You can also omit the rust after the opening backticks to get Rust highlighting implicitly.

2 Likes

One more question. Is there a way to change the entry if found before returning it? I simplified my code to explain the point here, but in practice I need to inject the type_info provided to the object, unless it already has one. I know how to do this as per your first example, but I would love to do this in this shorthand code as your second example.

Is or_insert_with() really necessary? Won't plain or_insert() work?

I could've used or_insert, but then I would've been unconditionally cloning the TypeInfo, when we really only want to clone it when creating a new environment.

As described in the Entry API docs, the function and_modify looks like it could do it.

1 Like

I am not quite sure I follow. You are anyway cloning TypeInfo in every case where the key doesn't have a value. Just you are currently passing a closure which just returns the result of the Environment constructor instead of passing the result of the constructor into or_insert().

Thanks here is the code

    fn get_environment(&mut self, name: &str, type_info: Option<TypeStmt>) -> &mut Environment<'a> {
        self.environments.entry(name.to_owned())
        .and_modify(|e| { if e.type_info.is_none() && !type_info.is_none() { e.type_info = type_info } })
        .or_insert_with(|| Environment::new(name.to_owned(), type_info.clone()));
        self.environments.get_mut(name).unwrap()

Task goal >> Continue the forum thread about Rust's Entry API, picking up right after its last line.

Recorded information >>
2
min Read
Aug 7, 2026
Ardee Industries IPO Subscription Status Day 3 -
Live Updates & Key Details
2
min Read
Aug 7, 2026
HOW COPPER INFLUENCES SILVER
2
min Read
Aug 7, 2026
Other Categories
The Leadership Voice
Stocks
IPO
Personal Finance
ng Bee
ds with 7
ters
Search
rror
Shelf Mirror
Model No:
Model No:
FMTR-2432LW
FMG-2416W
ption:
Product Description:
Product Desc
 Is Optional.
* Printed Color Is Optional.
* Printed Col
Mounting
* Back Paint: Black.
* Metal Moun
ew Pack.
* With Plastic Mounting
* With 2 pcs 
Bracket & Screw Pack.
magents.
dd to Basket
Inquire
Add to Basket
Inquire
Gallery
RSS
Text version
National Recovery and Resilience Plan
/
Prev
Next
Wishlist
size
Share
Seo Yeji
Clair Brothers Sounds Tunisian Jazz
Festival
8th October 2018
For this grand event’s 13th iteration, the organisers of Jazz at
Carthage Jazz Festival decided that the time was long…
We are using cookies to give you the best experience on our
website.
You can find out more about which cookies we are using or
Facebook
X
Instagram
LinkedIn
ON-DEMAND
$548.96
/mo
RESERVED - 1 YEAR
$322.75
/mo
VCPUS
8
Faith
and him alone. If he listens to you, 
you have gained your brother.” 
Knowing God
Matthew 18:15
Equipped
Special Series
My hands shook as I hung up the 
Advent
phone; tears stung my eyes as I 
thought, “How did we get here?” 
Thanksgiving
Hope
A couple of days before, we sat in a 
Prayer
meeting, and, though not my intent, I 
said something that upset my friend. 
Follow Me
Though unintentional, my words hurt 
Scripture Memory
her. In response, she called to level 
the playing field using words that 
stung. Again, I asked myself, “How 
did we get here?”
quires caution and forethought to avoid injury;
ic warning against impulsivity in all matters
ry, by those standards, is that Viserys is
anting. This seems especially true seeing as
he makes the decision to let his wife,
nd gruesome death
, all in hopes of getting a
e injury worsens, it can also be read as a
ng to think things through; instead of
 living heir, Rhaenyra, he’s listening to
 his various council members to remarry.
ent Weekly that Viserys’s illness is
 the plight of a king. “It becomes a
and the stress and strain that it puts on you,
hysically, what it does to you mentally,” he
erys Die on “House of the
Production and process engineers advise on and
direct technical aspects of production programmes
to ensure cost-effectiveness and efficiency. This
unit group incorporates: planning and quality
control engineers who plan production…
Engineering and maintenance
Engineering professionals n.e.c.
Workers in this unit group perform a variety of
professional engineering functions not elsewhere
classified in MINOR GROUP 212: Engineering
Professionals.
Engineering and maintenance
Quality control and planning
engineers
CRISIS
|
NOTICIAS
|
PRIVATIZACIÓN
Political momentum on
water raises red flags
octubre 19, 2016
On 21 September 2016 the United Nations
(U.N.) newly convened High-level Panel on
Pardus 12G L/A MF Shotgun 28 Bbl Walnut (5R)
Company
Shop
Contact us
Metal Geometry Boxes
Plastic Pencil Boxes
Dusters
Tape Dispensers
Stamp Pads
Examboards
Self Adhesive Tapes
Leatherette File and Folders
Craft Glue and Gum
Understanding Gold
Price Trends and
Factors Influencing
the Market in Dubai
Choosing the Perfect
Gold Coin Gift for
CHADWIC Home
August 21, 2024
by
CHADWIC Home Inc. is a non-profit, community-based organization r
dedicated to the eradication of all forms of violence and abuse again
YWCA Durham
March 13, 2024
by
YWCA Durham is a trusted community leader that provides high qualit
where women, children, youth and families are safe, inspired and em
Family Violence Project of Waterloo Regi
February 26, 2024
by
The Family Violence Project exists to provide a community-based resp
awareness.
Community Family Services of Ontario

Written answer >>
    }

Yeah, but if the key does have a value, then the closure isn't called, and the clone does not occur. It's a minor perf improvement, but it's so easy I didn't know of any reason not to do it.

2 Likes

I don't think you need to call get_mut at the end, or_insert_with already returns a mutable reference.

2 Likes

I'm still confused, and I think maybe you misunderstood. I think you understood this:

self.environments.insert(Environment::new(name.to_owned(), type_info.clone()));

I meant this:

self.environments.entry(name.to_owned())
    .or_insert(Environment::new(name.to_owned(), type_info.clone()));

Because I can't for the life of me find what is different between or_insert() and or_insert_with() in this case. Maybe you were thinking about the difference between insert() and or_insert_with()?

PS sorry for having this tangential discussion on this thread.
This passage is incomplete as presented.